▶ **WORK REQUEST**
Pull out every line of the entries below that contains the string "align", matching case exactly.
══ INPUT DATA ══
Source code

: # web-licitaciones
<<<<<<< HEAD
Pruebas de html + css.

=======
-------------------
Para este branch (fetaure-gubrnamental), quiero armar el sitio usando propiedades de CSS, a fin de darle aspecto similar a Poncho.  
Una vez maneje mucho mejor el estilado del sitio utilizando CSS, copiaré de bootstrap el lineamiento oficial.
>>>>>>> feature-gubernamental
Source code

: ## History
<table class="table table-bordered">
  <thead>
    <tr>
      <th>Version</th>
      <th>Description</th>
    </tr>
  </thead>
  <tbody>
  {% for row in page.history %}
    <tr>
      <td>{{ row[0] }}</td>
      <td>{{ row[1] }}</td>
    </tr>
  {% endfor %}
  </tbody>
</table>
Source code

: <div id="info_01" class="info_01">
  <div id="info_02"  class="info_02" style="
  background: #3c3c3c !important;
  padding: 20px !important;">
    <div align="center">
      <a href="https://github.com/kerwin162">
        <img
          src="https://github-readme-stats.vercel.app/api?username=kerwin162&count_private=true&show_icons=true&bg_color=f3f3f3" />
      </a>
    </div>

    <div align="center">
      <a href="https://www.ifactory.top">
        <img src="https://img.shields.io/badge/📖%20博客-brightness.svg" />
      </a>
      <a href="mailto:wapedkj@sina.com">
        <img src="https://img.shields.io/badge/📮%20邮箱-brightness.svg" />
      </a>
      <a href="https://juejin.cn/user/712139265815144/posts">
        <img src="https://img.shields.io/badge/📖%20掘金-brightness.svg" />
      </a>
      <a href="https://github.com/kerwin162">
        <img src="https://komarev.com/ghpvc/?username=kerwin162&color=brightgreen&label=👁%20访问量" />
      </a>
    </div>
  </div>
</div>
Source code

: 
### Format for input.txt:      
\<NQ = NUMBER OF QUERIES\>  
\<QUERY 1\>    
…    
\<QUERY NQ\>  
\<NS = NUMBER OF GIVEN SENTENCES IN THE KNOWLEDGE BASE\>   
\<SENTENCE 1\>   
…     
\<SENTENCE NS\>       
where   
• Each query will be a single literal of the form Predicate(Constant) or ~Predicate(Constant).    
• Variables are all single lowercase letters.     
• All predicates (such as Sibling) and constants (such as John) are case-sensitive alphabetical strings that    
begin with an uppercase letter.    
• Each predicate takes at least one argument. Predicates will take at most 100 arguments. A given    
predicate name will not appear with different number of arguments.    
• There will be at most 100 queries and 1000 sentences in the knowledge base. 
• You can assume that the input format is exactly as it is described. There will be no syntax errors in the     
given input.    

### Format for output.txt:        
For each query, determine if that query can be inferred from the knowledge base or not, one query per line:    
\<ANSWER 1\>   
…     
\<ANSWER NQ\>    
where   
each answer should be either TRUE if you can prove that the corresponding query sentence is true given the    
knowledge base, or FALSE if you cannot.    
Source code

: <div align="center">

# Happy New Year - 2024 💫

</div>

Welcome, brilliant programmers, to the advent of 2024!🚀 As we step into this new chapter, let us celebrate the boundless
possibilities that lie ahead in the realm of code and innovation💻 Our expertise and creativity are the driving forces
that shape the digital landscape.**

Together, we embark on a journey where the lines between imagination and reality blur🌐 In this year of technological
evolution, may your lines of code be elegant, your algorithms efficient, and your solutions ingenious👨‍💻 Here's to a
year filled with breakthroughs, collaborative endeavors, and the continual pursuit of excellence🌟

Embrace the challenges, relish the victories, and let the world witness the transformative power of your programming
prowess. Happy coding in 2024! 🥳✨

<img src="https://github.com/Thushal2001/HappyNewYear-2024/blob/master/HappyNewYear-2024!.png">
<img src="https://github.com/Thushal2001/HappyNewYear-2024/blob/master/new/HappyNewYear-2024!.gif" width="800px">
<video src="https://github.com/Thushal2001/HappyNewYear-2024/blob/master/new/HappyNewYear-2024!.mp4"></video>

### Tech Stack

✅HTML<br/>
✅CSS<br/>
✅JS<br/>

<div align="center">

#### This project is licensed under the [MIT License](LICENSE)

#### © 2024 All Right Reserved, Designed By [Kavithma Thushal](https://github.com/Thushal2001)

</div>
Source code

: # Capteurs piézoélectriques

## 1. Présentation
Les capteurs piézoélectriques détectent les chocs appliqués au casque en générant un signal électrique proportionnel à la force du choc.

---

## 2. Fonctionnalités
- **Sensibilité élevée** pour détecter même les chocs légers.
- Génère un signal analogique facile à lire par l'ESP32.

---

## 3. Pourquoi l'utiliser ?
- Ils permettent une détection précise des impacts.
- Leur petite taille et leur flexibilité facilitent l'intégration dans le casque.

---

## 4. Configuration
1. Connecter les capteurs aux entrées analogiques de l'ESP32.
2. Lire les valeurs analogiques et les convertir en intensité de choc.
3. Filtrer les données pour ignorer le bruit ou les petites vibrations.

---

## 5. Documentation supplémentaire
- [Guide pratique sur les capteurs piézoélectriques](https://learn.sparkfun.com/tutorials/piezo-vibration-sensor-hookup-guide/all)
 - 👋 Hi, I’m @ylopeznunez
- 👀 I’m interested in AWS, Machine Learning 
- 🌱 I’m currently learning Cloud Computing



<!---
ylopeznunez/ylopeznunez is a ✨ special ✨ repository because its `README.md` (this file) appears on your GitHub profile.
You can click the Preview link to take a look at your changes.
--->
═══
▶ **RESPONSE BELOW**
    <div align="center">
    <div align="center">
: <div align="center">
<div align="center">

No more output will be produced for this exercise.